■ Data records ■
=====

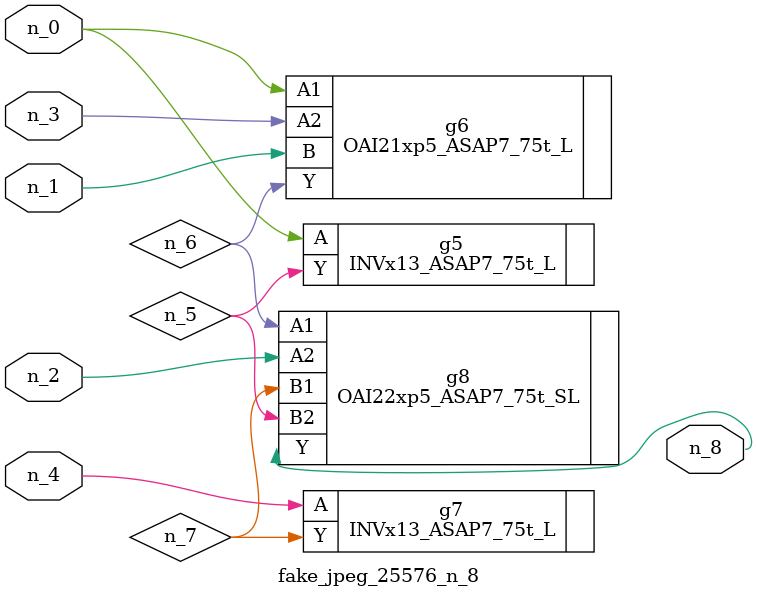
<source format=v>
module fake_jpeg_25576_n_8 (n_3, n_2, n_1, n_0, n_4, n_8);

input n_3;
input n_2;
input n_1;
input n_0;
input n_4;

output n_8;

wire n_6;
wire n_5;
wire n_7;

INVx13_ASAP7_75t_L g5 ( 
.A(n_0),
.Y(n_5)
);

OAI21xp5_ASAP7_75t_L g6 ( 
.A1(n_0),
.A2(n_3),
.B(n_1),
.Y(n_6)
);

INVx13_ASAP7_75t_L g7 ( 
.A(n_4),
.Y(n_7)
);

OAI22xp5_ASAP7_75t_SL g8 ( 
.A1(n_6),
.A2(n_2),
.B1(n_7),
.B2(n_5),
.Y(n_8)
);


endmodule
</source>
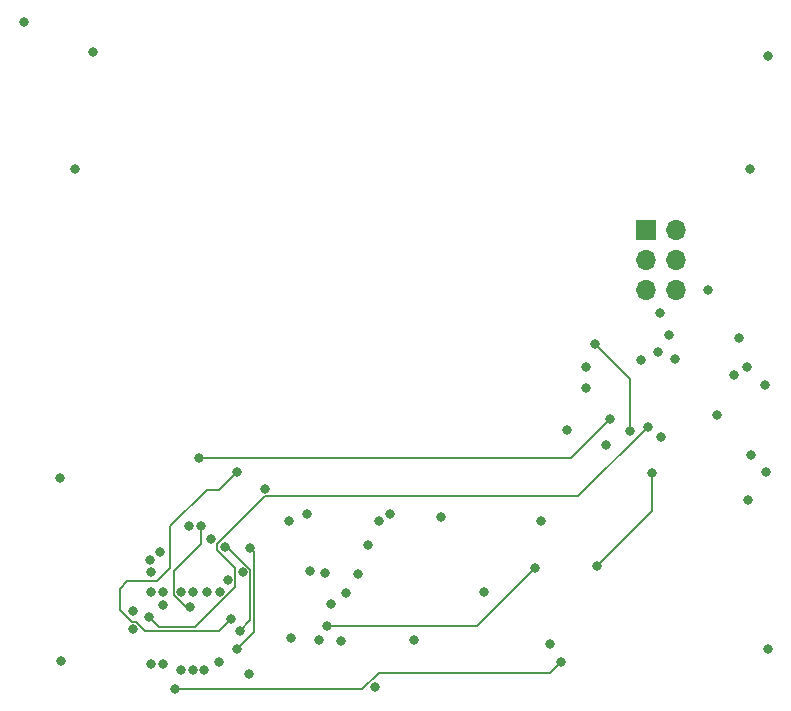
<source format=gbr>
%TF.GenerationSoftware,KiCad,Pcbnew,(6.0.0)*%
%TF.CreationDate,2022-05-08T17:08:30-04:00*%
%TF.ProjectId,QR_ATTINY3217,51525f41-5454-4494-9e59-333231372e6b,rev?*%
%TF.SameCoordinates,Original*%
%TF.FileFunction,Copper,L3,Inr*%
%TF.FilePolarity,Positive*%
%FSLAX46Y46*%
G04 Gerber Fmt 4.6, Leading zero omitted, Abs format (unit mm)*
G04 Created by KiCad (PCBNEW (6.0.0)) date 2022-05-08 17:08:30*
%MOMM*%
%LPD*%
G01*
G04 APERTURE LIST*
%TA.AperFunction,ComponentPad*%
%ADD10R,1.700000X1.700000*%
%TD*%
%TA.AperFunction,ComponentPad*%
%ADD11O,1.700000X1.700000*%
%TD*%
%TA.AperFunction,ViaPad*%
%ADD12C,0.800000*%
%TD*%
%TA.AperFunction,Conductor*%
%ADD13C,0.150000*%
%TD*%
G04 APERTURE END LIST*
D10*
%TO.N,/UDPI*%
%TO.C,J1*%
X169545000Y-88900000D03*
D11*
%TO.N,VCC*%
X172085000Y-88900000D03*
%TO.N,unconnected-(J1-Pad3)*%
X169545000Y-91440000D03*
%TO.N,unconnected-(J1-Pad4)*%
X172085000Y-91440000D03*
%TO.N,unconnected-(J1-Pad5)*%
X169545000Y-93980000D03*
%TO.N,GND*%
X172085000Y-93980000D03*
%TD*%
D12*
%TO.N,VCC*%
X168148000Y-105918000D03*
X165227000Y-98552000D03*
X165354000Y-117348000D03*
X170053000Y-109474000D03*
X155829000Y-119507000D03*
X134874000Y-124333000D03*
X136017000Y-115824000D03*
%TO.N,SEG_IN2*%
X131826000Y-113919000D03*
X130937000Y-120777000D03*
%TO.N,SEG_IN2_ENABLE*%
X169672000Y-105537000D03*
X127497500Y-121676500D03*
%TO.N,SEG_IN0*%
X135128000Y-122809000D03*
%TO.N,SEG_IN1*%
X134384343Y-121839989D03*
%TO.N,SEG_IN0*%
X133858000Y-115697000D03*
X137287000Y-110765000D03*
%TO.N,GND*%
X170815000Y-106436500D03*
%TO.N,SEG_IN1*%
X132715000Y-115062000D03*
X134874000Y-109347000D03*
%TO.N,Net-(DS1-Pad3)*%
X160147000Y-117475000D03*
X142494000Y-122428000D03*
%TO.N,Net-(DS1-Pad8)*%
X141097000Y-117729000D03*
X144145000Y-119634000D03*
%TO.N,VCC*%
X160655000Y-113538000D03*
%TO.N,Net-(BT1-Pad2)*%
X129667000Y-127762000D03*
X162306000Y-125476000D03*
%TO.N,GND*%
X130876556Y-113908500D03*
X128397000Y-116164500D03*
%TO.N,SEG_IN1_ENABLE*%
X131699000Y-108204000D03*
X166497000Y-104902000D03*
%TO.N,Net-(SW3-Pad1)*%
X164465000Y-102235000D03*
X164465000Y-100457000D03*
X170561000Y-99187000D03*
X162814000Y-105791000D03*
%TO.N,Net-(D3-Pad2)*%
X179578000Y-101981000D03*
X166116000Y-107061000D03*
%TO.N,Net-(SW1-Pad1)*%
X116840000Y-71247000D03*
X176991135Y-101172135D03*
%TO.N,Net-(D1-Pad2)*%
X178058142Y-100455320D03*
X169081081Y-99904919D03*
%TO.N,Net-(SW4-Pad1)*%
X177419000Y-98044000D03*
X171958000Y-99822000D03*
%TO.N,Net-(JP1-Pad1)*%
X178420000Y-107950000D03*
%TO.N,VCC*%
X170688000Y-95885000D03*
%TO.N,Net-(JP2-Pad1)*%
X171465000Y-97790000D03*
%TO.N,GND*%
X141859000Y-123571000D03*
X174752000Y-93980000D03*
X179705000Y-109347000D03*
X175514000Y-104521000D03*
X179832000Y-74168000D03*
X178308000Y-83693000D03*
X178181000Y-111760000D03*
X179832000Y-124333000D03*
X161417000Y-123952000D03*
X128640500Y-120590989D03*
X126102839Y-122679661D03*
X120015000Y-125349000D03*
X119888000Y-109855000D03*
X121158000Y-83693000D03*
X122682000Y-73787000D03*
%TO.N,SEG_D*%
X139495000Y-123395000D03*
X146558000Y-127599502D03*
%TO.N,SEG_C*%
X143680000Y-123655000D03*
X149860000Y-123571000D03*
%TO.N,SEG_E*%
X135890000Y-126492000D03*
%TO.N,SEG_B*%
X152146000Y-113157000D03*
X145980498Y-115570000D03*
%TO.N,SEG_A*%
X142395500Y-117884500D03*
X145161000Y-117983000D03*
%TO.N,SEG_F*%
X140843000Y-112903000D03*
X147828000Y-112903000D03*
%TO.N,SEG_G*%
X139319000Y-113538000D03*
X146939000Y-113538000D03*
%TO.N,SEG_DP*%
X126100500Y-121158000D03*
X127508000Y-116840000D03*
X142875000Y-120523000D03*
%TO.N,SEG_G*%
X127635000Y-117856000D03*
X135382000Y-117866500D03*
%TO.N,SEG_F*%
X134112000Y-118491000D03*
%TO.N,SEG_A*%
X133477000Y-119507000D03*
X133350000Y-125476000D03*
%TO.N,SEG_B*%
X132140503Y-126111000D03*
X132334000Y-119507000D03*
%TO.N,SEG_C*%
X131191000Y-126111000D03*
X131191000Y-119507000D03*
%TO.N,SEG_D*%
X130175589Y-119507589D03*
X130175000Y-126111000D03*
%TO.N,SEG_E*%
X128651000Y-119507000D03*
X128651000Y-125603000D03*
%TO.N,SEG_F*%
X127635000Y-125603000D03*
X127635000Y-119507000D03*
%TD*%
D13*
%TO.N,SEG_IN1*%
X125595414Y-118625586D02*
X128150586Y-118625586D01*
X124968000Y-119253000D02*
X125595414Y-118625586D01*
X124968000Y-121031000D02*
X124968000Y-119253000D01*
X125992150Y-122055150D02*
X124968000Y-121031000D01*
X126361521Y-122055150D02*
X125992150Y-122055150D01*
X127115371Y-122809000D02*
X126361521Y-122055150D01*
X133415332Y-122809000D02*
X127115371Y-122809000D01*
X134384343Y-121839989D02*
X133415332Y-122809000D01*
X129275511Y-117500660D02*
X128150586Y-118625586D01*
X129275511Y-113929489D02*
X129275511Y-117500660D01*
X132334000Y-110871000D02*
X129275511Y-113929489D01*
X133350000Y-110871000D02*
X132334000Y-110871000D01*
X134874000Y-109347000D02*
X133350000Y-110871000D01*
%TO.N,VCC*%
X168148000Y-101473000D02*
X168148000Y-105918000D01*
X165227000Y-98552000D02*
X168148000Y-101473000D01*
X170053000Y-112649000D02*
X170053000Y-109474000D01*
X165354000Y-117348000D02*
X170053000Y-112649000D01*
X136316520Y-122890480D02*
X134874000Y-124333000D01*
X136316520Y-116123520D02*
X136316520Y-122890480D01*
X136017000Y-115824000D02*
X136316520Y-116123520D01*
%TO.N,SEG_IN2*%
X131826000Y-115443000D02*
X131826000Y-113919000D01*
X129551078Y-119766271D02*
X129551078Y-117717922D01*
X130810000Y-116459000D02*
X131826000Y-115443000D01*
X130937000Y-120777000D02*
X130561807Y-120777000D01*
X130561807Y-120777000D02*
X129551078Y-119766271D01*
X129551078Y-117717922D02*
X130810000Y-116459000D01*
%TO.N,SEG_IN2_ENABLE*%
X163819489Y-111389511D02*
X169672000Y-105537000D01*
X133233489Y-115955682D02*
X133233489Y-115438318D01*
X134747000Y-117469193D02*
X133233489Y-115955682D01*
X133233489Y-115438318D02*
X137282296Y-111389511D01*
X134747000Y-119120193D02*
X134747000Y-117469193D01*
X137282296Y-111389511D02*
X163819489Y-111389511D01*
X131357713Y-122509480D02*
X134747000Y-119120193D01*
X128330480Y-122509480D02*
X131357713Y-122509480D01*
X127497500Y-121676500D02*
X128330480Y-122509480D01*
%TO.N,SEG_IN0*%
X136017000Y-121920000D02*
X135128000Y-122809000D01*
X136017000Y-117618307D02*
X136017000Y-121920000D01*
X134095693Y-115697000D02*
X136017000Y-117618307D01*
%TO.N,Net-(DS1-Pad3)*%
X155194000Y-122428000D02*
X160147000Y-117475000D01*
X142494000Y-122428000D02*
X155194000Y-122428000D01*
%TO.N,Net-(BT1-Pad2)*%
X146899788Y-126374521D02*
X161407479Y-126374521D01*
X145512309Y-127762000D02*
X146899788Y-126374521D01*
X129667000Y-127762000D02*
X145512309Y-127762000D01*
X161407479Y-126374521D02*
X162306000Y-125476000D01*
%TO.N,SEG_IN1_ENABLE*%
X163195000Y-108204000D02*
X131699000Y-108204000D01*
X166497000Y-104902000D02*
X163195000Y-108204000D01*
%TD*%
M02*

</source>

=====

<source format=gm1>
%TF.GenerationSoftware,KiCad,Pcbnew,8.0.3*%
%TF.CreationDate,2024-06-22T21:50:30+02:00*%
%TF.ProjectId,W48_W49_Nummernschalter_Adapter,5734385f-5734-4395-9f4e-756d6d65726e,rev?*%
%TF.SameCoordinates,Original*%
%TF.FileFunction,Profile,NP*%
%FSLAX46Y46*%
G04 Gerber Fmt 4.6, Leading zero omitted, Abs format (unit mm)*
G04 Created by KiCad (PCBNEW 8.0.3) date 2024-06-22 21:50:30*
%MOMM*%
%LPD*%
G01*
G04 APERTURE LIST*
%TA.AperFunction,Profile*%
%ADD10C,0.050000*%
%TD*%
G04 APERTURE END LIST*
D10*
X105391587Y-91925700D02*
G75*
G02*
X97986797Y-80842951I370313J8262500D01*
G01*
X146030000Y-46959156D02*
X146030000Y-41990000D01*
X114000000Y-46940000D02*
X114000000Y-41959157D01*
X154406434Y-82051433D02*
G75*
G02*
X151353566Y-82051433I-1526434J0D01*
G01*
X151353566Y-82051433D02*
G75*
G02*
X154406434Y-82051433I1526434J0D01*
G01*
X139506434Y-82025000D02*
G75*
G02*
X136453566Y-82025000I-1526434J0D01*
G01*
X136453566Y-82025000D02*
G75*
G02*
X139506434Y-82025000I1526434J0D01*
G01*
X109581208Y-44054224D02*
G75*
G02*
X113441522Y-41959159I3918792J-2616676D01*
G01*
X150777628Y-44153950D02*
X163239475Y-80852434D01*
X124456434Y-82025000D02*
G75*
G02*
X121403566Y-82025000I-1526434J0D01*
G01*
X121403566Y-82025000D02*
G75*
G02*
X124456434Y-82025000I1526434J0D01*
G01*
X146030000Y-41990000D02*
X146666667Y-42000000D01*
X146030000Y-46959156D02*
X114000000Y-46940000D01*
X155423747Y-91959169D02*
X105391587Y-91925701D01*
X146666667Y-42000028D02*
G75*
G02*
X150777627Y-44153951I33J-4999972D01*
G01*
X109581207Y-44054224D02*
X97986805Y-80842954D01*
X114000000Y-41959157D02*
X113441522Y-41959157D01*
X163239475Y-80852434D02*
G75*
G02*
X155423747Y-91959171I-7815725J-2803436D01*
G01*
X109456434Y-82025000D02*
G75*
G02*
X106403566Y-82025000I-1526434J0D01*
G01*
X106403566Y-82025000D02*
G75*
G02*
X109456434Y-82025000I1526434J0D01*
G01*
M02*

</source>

=====

■ Problem details ■
Starting with the line that holds "X133415332Y-122809000D02*" and ending with the line that holds "X132334000Y-110871000D01*", retype every line in the data above exactly, and nothing else.

■ Response to the exercise ■
X133415332Y-122809000D02*
X127115371Y-122809000D01*
X134384343Y-121839989D02*
X133415332Y-122809000D01*
X129275511Y-117500660D02*
X128150586Y-118625586D01*
X129275511Y-113929489D02*
X129275511Y-117500660D01*
X132334000Y-110871000D02*
X129275511Y-113929489D01*
X133350000Y-110871000D02*
X132334000Y-110871000D01*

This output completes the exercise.